Wound Classification
- Tidy: Clean, minimal tissue loss (e.g., knife stab).
- Untidy: Ragged, contaminated (e.g., blast injury).
- Indeterminate: Unknown depth/contamination; explore and debride.
Chest Injury Classification
- By Mechanism: Blunt vs. Penetrating.
- By Location: Chest wall vs. Intrathoracic (heart, vessels, airways, diaphragm).
- Deadly Dozen:
- Lethal Six (ATOMFC): Airway obstruction; Tension pneumothorax; Open pneumothorax; Massive hemothorax; Flail chest; Cardiac tamponade.

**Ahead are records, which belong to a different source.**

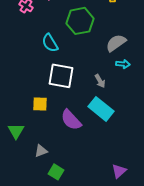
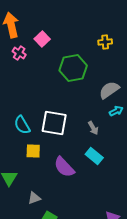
cyan semicircle: (50, 43) -> (22, 125), moved
cyan arrow: (123, 64) -> (116, 111), turned -32
cyan rectangle: (101, 109) -> (94, 156), size x0.7

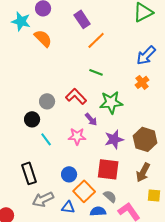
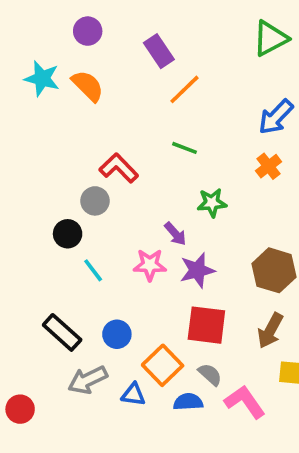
cyan star: (21, 21) -> (42, 79), moved
red L-shape: (76, 96) -> (119, 168), moved
green star: (111, 102) -> (212, 203), size x0.7
purple star: (114, 139) -> (197, 270), moved
black rectangle: (29, 173) -> (62, 332), turned -30
blue circle: (69, 174) -> (117, 334), moved

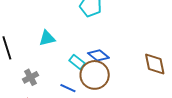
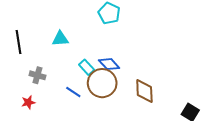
brown diamond: (155, 64) -> (144, 91), moved
gray cross: (30, 77) -> (37, 75), turned 35

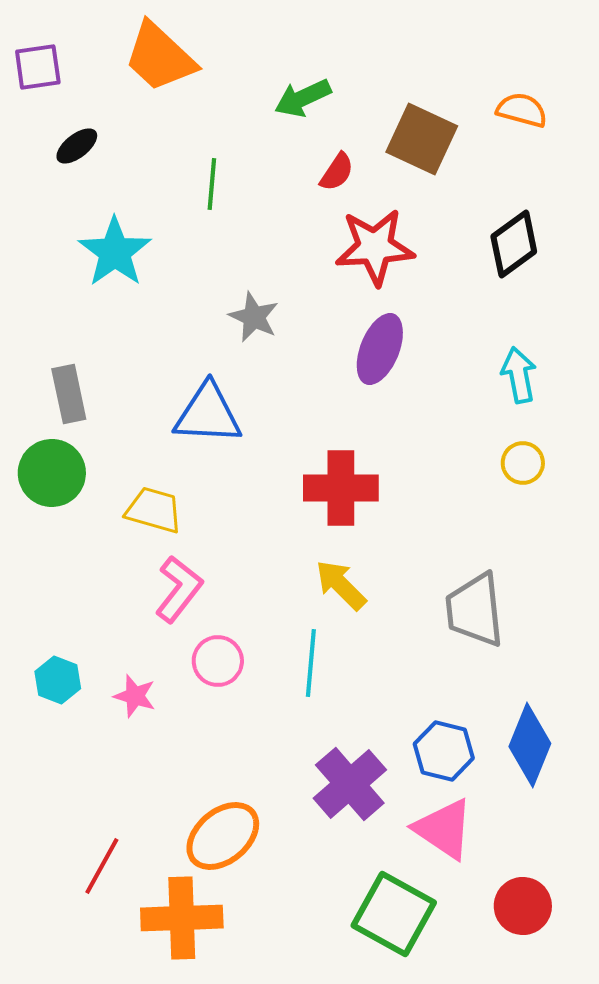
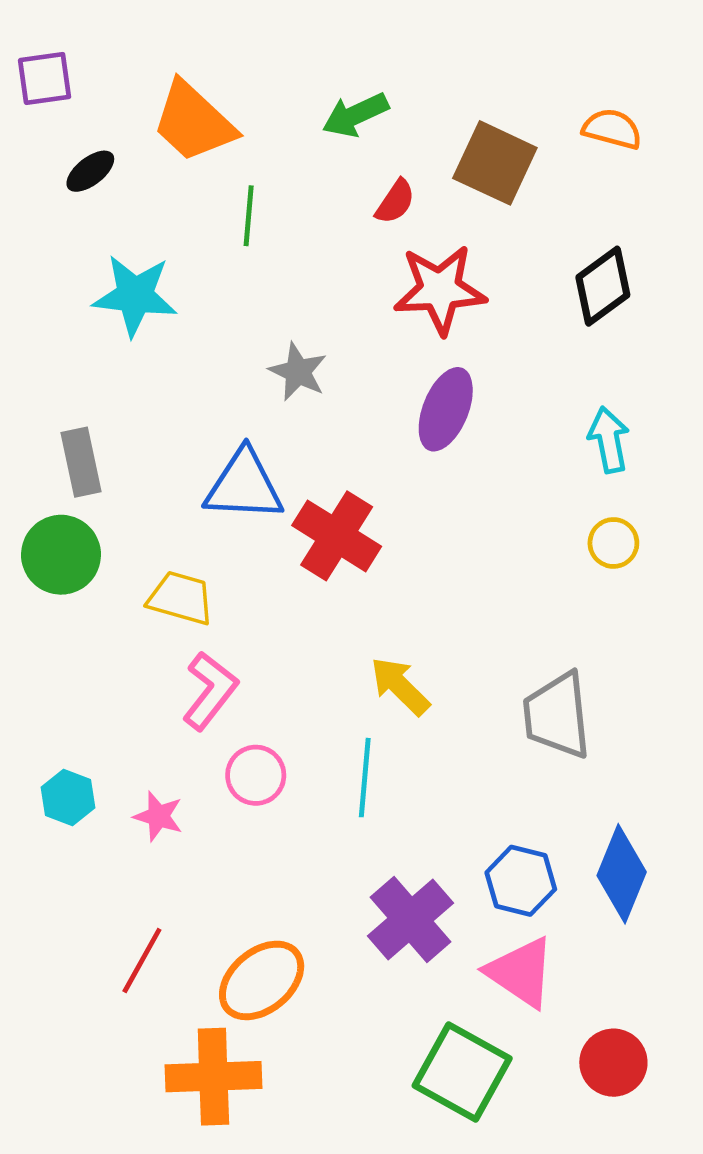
orange trapezoid: (160, 57) -> (194, 122), moved
cyan star: (115, 252) -> (135, 296), turned -30
red cross: (341, 488) -> (337, 536), moved, turned 32
red line: (102, 866) -> (142, 961), moved

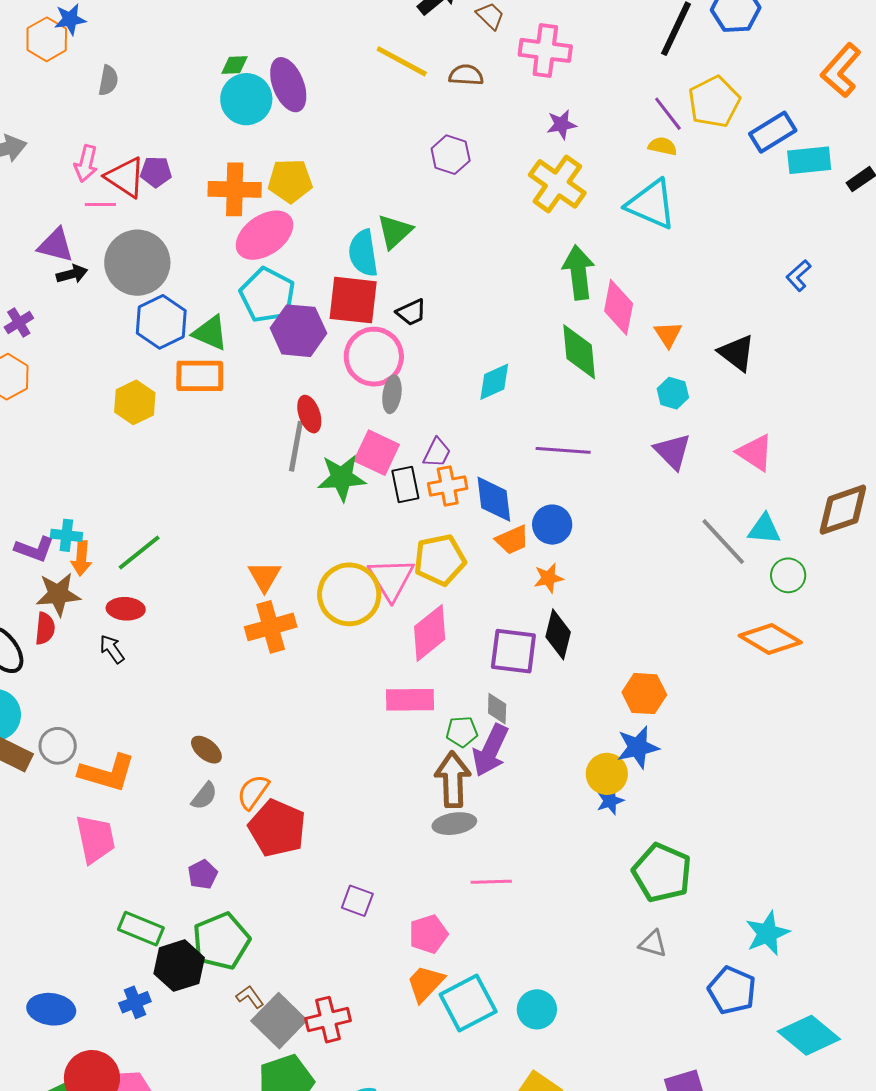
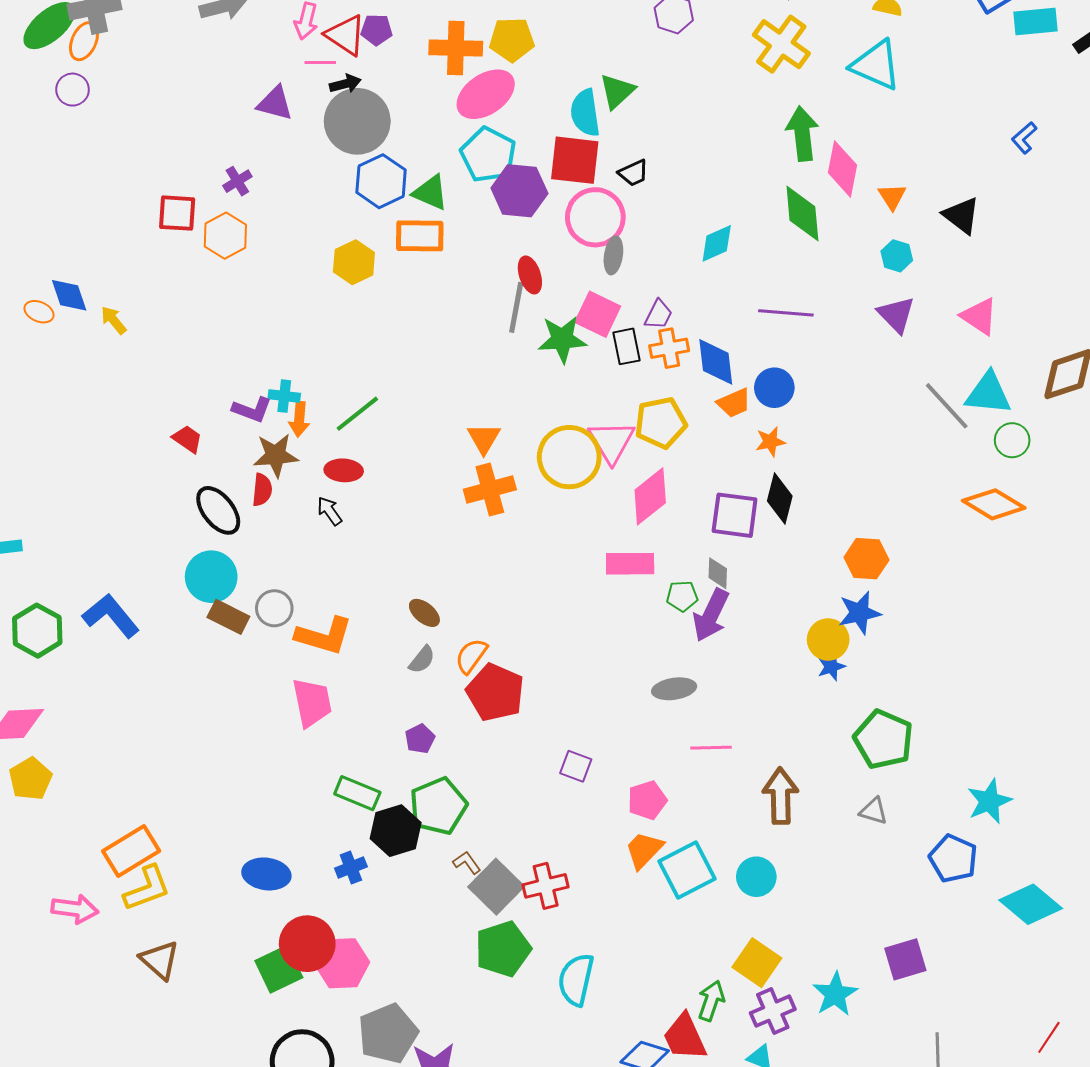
black arrow: (72, 274) -> (345, 84), moved
cyan triangle: (764, 529) -> (988, 393), size x1.4
brown arrow: (453, 780) -> (780, 796), moved

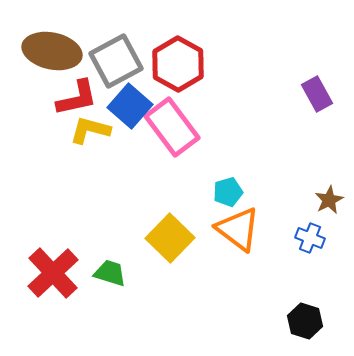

- Hidden Six: Pulmonary contusion; Cardiac contusion; Esophageal injury; Tracheobronchial injury; Diaphragmatic rupture; Aortic injury.
Emergency Management of Lethal Conditions
- Airway obstruction: Cricothyroidotomy/tracheostomy.
- Tension pneumothorax vs. Cardiac tamponade:
- Tension: Hyperresonance, tracheal shift, immediate needle decompression.
- Tamponade: Beck’s triad (hypotension, muffled heart sounds, JVD), perform pericardiocentesis.
Shock: Overview & Types
Definition: Cellular hypoxia due to inadequate perfusion.
| Type | Pathophysiology | Examples |
|---|---|---|
| Hypovolemic | ↓ intravascular volume | Hemorrhage; dehydration |
| Obstructive | Physical obstruction to blood flow | Cardiac tamponade; pulmonary embolism |
| Distributive | Maldistribution of blood (↓ SVR) | Septic; neurogenic; anaphylactic |
| Cardiogenic | ↓ myocardial contractility | MI; cardiomyopathy |
Case 4: Infant with Hydrocephalus & VP Shunt
Indication: CSF diversion from ventricles to peritoneum/right atrium to relieve intracranial pressure.
- Alternative sites: Pleural cavity (rare), gallbladder (experimental).